Şair henüz çocukken bir şey keşfetmişti, tüm büyük yazarlar üç ada sahipti. O da karar verdi ve ilk adını Cemal olarak kısaltacak, yanına da Süreyya’yı ekleyecekti. Daha sonra “y”lerden biri bir iddia sonucu kaybedilse de o Cemal Süreya Seber olacaktı. Bu iddia bir telefon numarasının unutulup unutulmaması üzerineydi.

Çok kadın sevdi, bu kadınları da herkesin sevmesini isterdi. Dostları sevdiği kadını beğenmeliydi. Bu yüzden sevdiği kadını beğenmeyen arkadaşlarına küserdi.

Kızı Ayçe ile sağlıklı bir ilişkisi yoktu. O kadar ki kızının nikâhına katılamadı, çünkü ona haber verilmemişti.

Cemal Süreya’nın mutlak doğum tarihi belirsizdi. Bu yüzden kendine her seferinde farklı bir doğum günü belirlerdi. Bu doğum günlerinden biri de 10 Ağustos’tu, yani sonradan eşi olacak Güngör Demiray’la tanıştıkları tarih.

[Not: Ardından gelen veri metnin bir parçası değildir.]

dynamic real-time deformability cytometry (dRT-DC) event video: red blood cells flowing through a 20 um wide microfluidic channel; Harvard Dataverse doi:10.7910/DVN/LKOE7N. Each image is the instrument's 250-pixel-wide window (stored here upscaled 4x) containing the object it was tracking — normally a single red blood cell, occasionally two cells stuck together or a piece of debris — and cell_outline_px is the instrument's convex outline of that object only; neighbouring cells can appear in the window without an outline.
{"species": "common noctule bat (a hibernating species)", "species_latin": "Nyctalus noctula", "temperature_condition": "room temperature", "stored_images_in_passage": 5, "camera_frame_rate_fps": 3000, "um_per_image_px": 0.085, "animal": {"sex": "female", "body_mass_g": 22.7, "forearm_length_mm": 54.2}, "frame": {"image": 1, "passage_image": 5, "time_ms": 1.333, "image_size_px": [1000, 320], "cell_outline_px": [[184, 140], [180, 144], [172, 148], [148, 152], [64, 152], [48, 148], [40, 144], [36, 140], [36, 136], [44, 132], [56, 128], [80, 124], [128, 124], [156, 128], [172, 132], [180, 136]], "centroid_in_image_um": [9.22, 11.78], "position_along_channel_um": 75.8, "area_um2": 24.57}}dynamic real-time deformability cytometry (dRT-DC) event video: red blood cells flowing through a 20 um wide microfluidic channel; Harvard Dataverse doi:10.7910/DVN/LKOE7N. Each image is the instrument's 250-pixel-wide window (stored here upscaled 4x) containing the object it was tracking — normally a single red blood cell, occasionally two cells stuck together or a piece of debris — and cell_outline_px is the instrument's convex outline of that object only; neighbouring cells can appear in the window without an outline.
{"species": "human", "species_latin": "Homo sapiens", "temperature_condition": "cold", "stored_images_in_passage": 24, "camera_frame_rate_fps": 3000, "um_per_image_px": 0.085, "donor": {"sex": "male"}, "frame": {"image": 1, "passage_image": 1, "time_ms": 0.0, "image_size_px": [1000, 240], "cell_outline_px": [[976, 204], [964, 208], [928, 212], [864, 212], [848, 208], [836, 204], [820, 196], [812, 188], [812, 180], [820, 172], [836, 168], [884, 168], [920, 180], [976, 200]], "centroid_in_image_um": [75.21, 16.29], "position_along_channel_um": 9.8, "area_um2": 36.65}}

Şair içkiden ziyade tam bir sigara tutkunudur. Bir gün onu çorba içerken görenler büyük bir şaşkınlık yaşar. Çünkü Cemal bir kaşık çorba içtikten sonra sigarasından bir nefes çeker. Bir kaşık çorba bir nefes sigara, bir kaşık çorba bir nefes sigara…

Kadınlara çekinmeden evlenme teklif edebilecek kadar özgüven sahibi olan Cemal’in, alışveriş sırasında bu özgüveni kaybolmaktadır. Beğendiği bir şeyin fiyatını sormaktan çekinir, çünkü fiyatını sorduğu andan itibaren o şeyi alma mecburiyeti hisseder. Bir diğer ilginç özelliği ise bir meyveyi veya sebzeyi yarım kilo alamamasıdır, çünkü bir şeyden yarım kilo alırsa satıcının kızacağını düşünür.

İlk eşi Seniha ile sık sık kavga ederlerdi, bu kavgaların birinde çok fazla sinirlenen Seniha Cemal Süreya’nın bir çoğu yazar arkadaşları tarafından hediye edilen imzalı kitapların çoğunu yırttı.
Zuhal’le ayrılmışlardır, Cemal başka evlilikler-aşklar yaşamıştır. Bir gün Zuhal’le görüşen Cemal, Zuhal’in biriyle evlenmek istediğini öğrenir. Zuhal kızıp kızmadığını sorar, ama alacağı yanıt bambaşkadır. Çünkü Cemal, Zuhal’in nikâh şahidi olmayı istemektedir. Zuhal şaşkınlıkla bu teklifi kabul eder, ancak bu asla gerçekleşemeyecektir. Çünkü Zuhal’in evlenmek istediği kişi kısa süre sonra hayatını kaybeder.

Oğlu Memo çok fütursuzdu, babasıyla sürekli kavga eden Memo babasının en değerli kitaplarını çalıp sahaflara satardı. Cemal Süreya’nın son yıllarını çekilmez hale getiren Memo bir tartışmaları sırasında babasını ağır şekilde darp etti. Hastaneye kaldırılan Cemal Süreya hastalık ve üzüntü sonucu birkaç gün sonra hayata veda etti.